QUALITY DATA ESSENTIAL

Regardless of which CRM systems they employ, financial services firms cannot realize the full benefits of CRM solutions without good, clean data.

“The financial industry in recent years has increasingly started depending on data and information for operational decisions and to help optimize processes and grow the bottom line,” says Mayukha Perera, assistant director of CRM data solutions and investment research at Acuity Knowledge Partners. “Most of the business intelligence of the industry is derived out of CRM data. This data is primarily comprised of in-depth data on clients, analysts they liaise with, client interactions such as meeting notes, road show and conference details, etc.”

The financial services industry faces a growing number of data security and consumer privacy standards and government regulations, which makes the need to maintain qualitative CRM data that much more critical, according to Perera. “Prior to industry growth and regulations, companies opted to maintain this data in a non-structured manner, and at times even in the form of Excel spreadsheets. However, with growth resulting in increased client interactions by finance analysts, the collation of this data at a firm-level in a structured manner can be streamlined with a comprehensive CRM platform. Technology vendors such as Salesforce, Microsoft Dynamics, DealCloud, IPREO, Singletrack, etc., have come forward and introduced CRM platforms that finance firms can procure to capture data.”

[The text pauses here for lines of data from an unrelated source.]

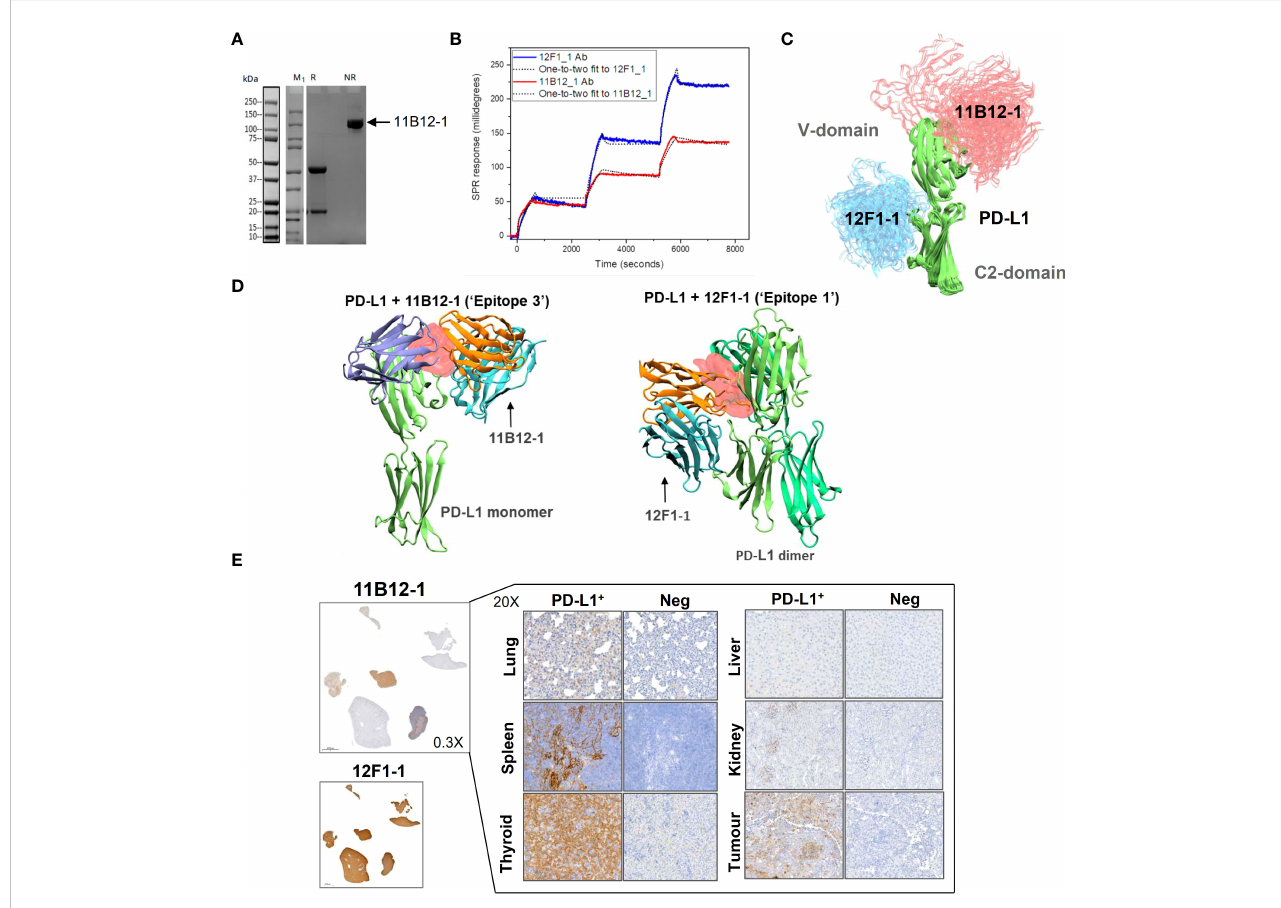
FIGURE 4 Analysis of anti-PD-L1 mAb binding characteristics supports 11B12-1 as a therapeutic antibody. (A) Molecular weight analysis of 11B12-1 by SDS-PAGE where M 1 indicates protein ladder, R: reducing conditions and NR: non-reducing conditions. Puri fi ed 11B12-1 is indicated by the arrow under non- reducing conditions (~100kDa). (B) Sensorgrams of binding af fi nities of 11B12-1 and 12F1-1 with PD-L1 analyzed by surface plasmon resonance binding assay. (C) Snapshots of antibody-antigen complex generated by AF2/ColabFold. For each antibody 20 models from 4 independent runs are overlaid. 11B12-1 is shown in red, 12F1-1 in blue, PD-L1 is depicted in green color. All structures are aligned with respect to PD-L1 coordinates. (D) Upper: 11B12-1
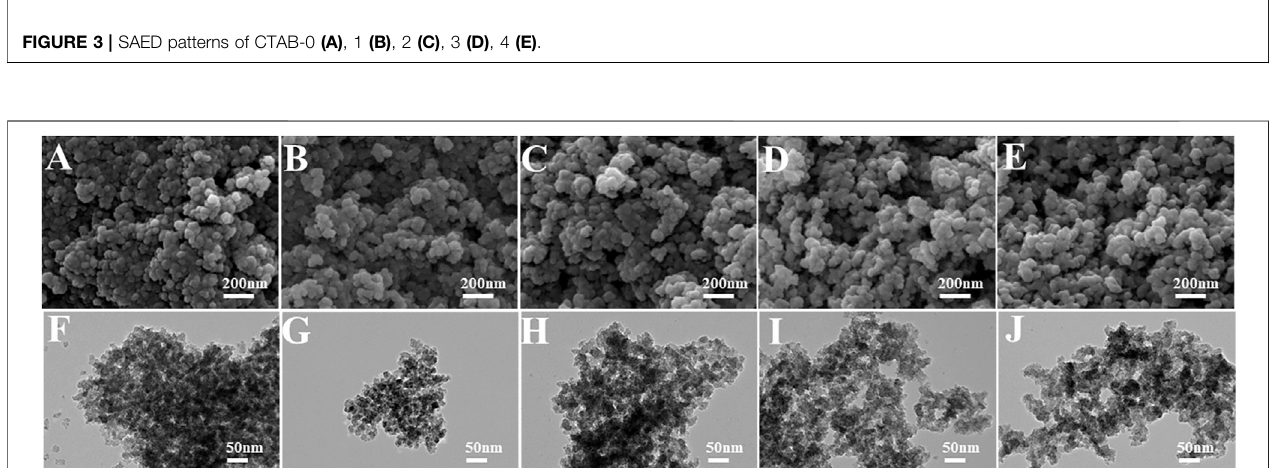
Figure S3 . Based on the BJH (Barrett – Joyner – Halenda model) analysis on the desorption curves, their pore-size distributions are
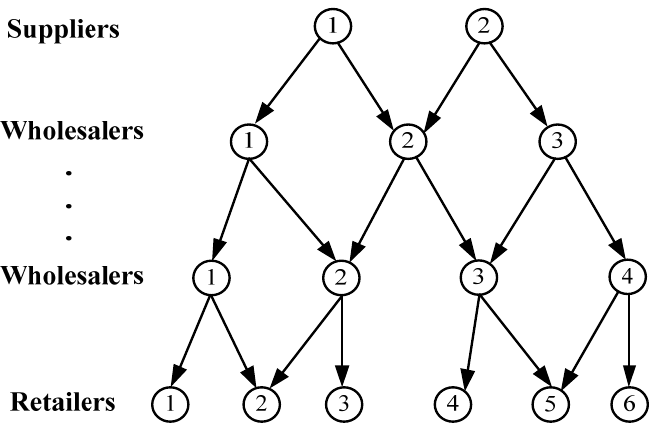
Figure 1. A traditional distribution system for retailing.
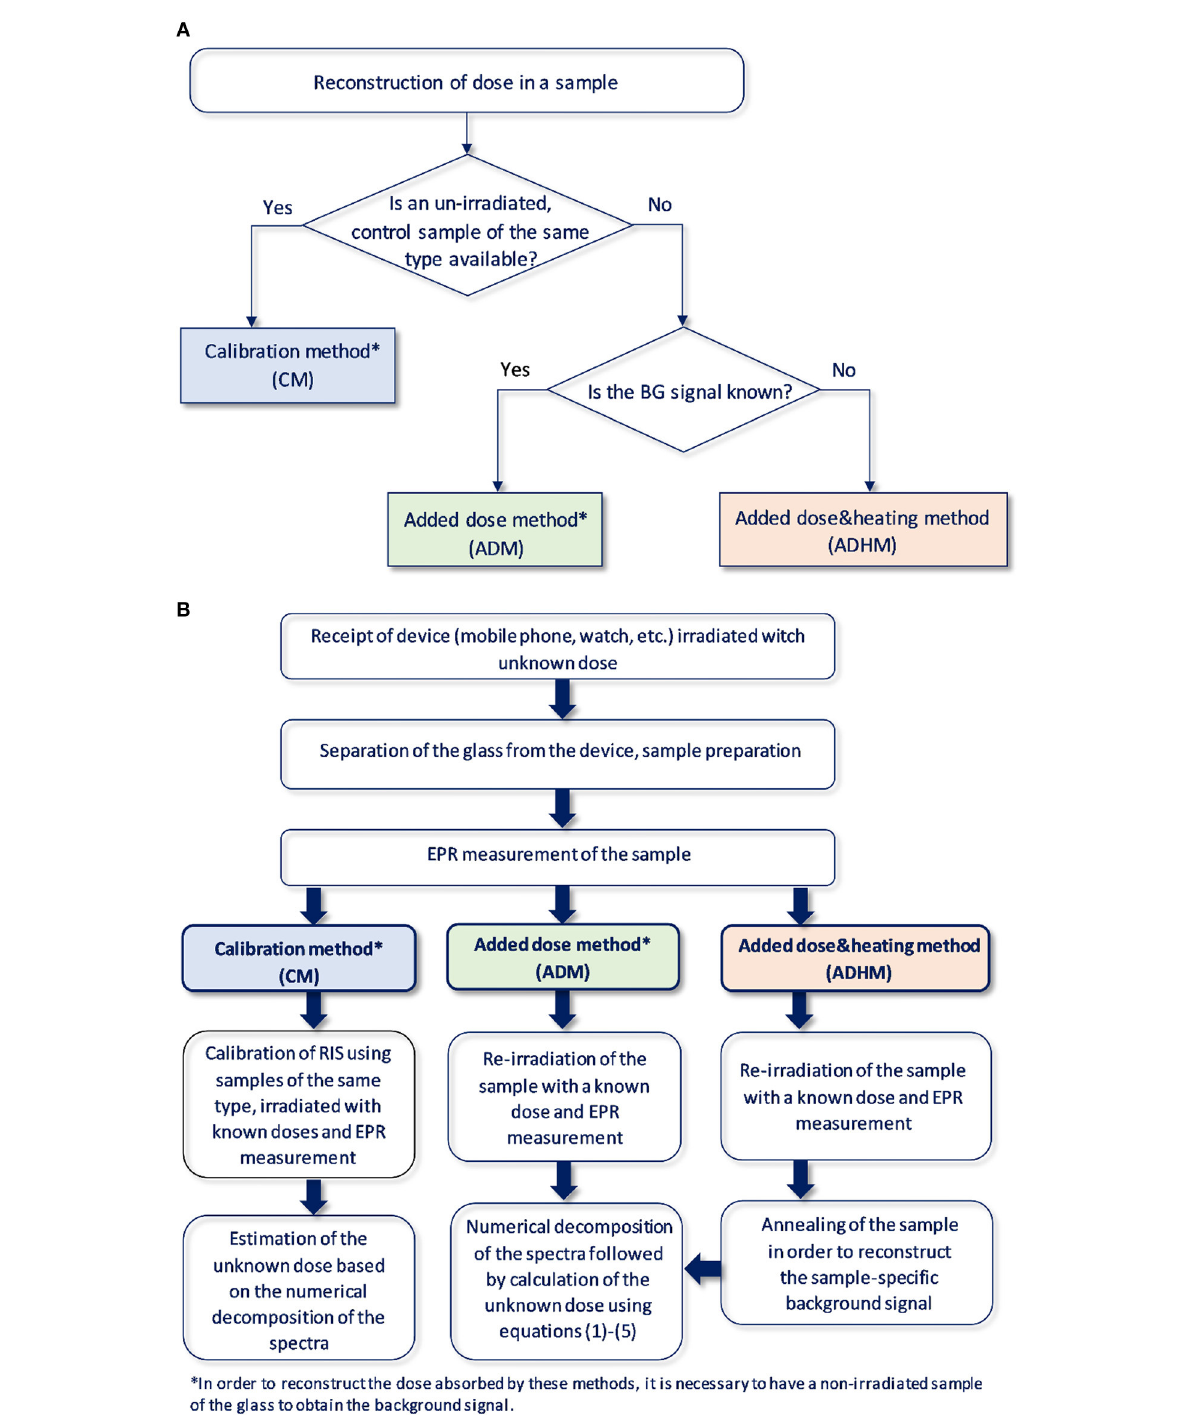
FIGURE2 (A) Logical diagram for selection of the method of reconstructing the absorbed dose in the glass depending on the available information and the tested material. (B) Schematic illustration of the dose reconstruction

Though most financial services firms have adapted to the changes and have procured CRM platforms to capture data stored and managed by various stakeholders, ensuring the integrity and credibility of this data has remained a challenge, Perera points out. The biggest challenges are data duplication and gaps in structured and unstructured data.

This has become even more challenging as financial firms often lack the bandwidth, personnel, and infrastructure to ensure CRM data quality. Financial services companies are increasingly offloading their data and knowledge management, CRM implementation and integration, data cleansing, and monitoring services to outsourcers, Perera says. These firms take complete ownership of data quality.

Acuity recently partnered with a U.K. investment bank to migrate 1 million CRM data points from spreadsheets to Salesforce. The team worked to gather data and collated it onto a master database, which was cleansed, de-duplicated, and updated prior to migration.

“The team currently works with the bank in continuing to maintain their CRM database on Salesforce, from day-to-day maintenance and regular cleansing to ensure data quality and collation and visualization of business intelligence through [Microsoft] Power BI,” Perera says.

With 2023 continuing to be a challenging year for all industries globally, financial services firms will need business intelligence and information to stay ahead of competitors, Perera states. “This in turn would increase the demand for CRM platforms to assist financial firms with their customer data management.”